• Your task
Look through the listing below for lines containing "held". State how many there are, and nothing else.

[Opening Raw data section]

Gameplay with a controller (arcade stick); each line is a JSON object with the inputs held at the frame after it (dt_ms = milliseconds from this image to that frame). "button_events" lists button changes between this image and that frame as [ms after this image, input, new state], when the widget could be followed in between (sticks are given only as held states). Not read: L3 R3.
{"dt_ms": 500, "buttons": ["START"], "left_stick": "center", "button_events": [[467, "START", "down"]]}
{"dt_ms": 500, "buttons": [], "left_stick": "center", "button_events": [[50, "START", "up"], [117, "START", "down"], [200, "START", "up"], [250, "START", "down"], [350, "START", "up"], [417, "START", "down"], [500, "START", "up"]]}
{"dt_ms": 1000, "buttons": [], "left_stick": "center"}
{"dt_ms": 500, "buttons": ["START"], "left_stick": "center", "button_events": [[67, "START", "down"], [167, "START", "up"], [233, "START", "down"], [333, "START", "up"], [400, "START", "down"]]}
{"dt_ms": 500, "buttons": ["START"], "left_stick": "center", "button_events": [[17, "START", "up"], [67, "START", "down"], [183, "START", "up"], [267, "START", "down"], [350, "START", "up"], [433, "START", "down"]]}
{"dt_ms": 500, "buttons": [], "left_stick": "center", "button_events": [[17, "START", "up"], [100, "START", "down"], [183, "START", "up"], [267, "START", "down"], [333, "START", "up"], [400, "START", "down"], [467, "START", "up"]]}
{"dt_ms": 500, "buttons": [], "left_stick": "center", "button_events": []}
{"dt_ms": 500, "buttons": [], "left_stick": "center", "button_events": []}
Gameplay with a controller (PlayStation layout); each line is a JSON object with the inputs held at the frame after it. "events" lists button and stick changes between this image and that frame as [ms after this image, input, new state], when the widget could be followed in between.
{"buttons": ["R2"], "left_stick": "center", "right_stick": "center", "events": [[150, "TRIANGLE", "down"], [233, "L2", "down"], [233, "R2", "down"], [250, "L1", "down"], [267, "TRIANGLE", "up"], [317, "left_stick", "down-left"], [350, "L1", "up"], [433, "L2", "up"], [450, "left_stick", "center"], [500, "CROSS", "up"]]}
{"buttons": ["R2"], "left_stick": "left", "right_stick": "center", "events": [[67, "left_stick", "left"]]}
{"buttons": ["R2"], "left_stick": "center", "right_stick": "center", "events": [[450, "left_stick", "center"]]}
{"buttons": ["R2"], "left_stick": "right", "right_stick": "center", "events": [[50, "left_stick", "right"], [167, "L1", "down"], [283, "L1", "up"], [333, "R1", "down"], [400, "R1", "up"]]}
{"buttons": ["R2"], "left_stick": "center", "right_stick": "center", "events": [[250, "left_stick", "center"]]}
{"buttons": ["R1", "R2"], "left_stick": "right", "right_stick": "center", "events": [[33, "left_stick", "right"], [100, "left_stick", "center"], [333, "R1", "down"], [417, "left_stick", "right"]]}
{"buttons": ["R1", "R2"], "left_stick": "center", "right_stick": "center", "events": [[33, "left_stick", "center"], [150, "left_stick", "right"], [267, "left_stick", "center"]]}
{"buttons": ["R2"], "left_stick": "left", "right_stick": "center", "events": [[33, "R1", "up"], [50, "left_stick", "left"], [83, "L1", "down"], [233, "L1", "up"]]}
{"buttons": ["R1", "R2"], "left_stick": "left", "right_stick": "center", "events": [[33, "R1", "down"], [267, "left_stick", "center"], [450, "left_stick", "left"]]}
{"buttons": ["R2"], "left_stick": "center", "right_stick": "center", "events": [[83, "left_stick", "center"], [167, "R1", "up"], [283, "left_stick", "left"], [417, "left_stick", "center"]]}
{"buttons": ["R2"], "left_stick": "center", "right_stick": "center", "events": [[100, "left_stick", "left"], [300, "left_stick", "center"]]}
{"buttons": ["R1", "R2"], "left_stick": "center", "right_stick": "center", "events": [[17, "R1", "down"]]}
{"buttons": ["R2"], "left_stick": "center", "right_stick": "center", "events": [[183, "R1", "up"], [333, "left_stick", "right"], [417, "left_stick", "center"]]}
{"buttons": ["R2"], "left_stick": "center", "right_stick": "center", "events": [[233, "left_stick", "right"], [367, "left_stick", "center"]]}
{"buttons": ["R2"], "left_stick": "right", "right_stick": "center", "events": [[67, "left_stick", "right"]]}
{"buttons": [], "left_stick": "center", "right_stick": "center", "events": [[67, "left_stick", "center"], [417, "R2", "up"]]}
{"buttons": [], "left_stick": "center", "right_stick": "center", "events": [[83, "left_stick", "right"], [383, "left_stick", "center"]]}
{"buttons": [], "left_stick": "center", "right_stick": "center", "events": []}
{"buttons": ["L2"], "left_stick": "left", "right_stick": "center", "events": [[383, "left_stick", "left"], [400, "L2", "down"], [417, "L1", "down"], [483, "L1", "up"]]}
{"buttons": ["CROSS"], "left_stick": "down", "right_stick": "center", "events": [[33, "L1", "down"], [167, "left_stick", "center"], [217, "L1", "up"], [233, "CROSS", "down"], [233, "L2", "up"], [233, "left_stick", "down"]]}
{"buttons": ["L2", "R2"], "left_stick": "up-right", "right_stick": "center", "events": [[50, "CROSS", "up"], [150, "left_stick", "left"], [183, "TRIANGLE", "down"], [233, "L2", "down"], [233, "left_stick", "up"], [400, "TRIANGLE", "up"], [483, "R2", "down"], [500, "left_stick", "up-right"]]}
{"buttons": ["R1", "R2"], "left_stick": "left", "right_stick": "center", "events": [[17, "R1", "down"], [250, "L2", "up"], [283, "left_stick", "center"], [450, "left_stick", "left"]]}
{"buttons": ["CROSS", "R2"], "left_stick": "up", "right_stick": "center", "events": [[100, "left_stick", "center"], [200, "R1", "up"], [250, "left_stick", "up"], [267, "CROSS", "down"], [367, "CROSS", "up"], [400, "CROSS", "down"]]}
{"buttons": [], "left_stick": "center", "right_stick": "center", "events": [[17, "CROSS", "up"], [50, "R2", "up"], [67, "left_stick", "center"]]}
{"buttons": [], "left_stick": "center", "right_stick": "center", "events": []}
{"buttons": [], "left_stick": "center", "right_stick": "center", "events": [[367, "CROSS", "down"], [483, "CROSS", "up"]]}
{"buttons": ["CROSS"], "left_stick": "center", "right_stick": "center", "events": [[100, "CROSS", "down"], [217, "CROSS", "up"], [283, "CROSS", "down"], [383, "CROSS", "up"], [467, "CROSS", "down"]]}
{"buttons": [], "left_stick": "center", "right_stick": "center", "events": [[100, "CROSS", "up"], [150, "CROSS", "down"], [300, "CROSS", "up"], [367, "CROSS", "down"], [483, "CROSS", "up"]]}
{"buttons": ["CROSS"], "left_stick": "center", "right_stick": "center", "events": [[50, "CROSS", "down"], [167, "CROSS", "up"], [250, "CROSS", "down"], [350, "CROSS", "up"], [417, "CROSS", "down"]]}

[Closing Raw data section]

• Written solution
2